On 6 July 2016 at 17:13, Andrew Stitcher <astitc...@redhat.com> wrote:
>
>> NOTE: gpg gave me this:
>>
>> gpg --verify  qpid-proton-0.13.1.tar.gz.asc qpid-proton-0.13.1.tar.gz
>> gpg: Signature made Fri 01 Jul 2016 10:08:26 PM EDT using RSA key ID
>> C6B459DB
>> gpg: Good signature from "Justin Ross (CODE SIGNING KEY) <jross@apach
>> e.org>"
>> gpg: WARNING: This key is not certified with a trusted signature!
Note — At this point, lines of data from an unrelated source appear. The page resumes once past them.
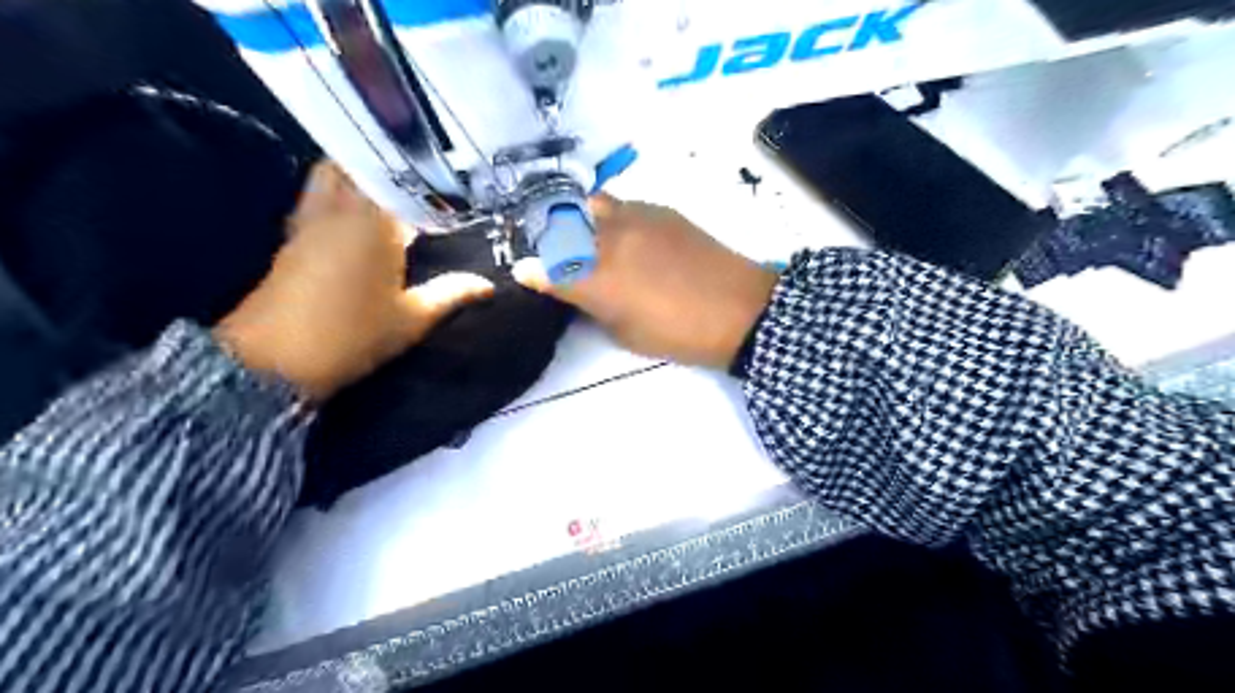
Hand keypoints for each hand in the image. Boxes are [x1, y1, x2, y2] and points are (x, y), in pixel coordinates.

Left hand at [215, 162, 493, 399]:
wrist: (276, 359)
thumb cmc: (354, 334)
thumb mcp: (413, 318)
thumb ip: (451, 294)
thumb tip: (488, 285)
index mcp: (372, 221)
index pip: (395, 176)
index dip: (418, 173)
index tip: (443, 177)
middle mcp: (337, 209)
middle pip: (352, 163)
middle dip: (382, 166)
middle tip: (415, 181)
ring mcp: (308, 221)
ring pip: (329, 177)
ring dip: (356, 179)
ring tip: (390, 197)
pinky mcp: (291, 238)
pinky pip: (317, 199)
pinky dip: (339, 199)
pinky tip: (361, 222)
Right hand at [517, 191, 773, 370]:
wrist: (739, 309)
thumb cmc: (679, 334)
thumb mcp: (626, 333)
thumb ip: (592, 306)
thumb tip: (570, 289)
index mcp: (597, 279)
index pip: (546, 267)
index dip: (530, 270)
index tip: (523, 270)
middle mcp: (608, 239)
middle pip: (560, 225)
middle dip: (547, 236)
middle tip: (550, 250)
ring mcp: (635, 218)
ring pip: (589, 204)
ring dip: (576, 217)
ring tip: (582, 234)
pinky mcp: (660, 210)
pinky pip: (621, 204)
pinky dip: (609, 216)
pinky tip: (621, 234)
>> gpg:          There is no indication that the signature belongs to
>> the owner.
>> Primary key fingerprint: F1B5 7706 904F AD58 4D55  21D5 648A 8E57
>> C6B4 59DB
>>
>> I don't usually do the .asc check so I don't know if this is normal.
>
> I think this means that you personnally don't trust that the signature
> belongs to who it says it belongs to and is not forged.
>
> So you need to verify p2p that the key actually belongs to Justin and
> mark it trusted yourself, then you won't get the message.
>
> Andrew
>

Its configurable what it means I believe with things like whether you
signed it, a chain of people you trust [to differing degree] signed
it, etc, all contributing. A quick google gives
https://www.gnupg.org/gph/en/manual.html#AEN346 and
https://www.gnupg.org/gph/en/manual.html#AEN385

We should probably do better at cross-signing to aid in avoiding this.
That fact the key is available direct from an ASF server (vs some
other) gives a little more confidence than if otherwise, but cross
signing more would be an improvement.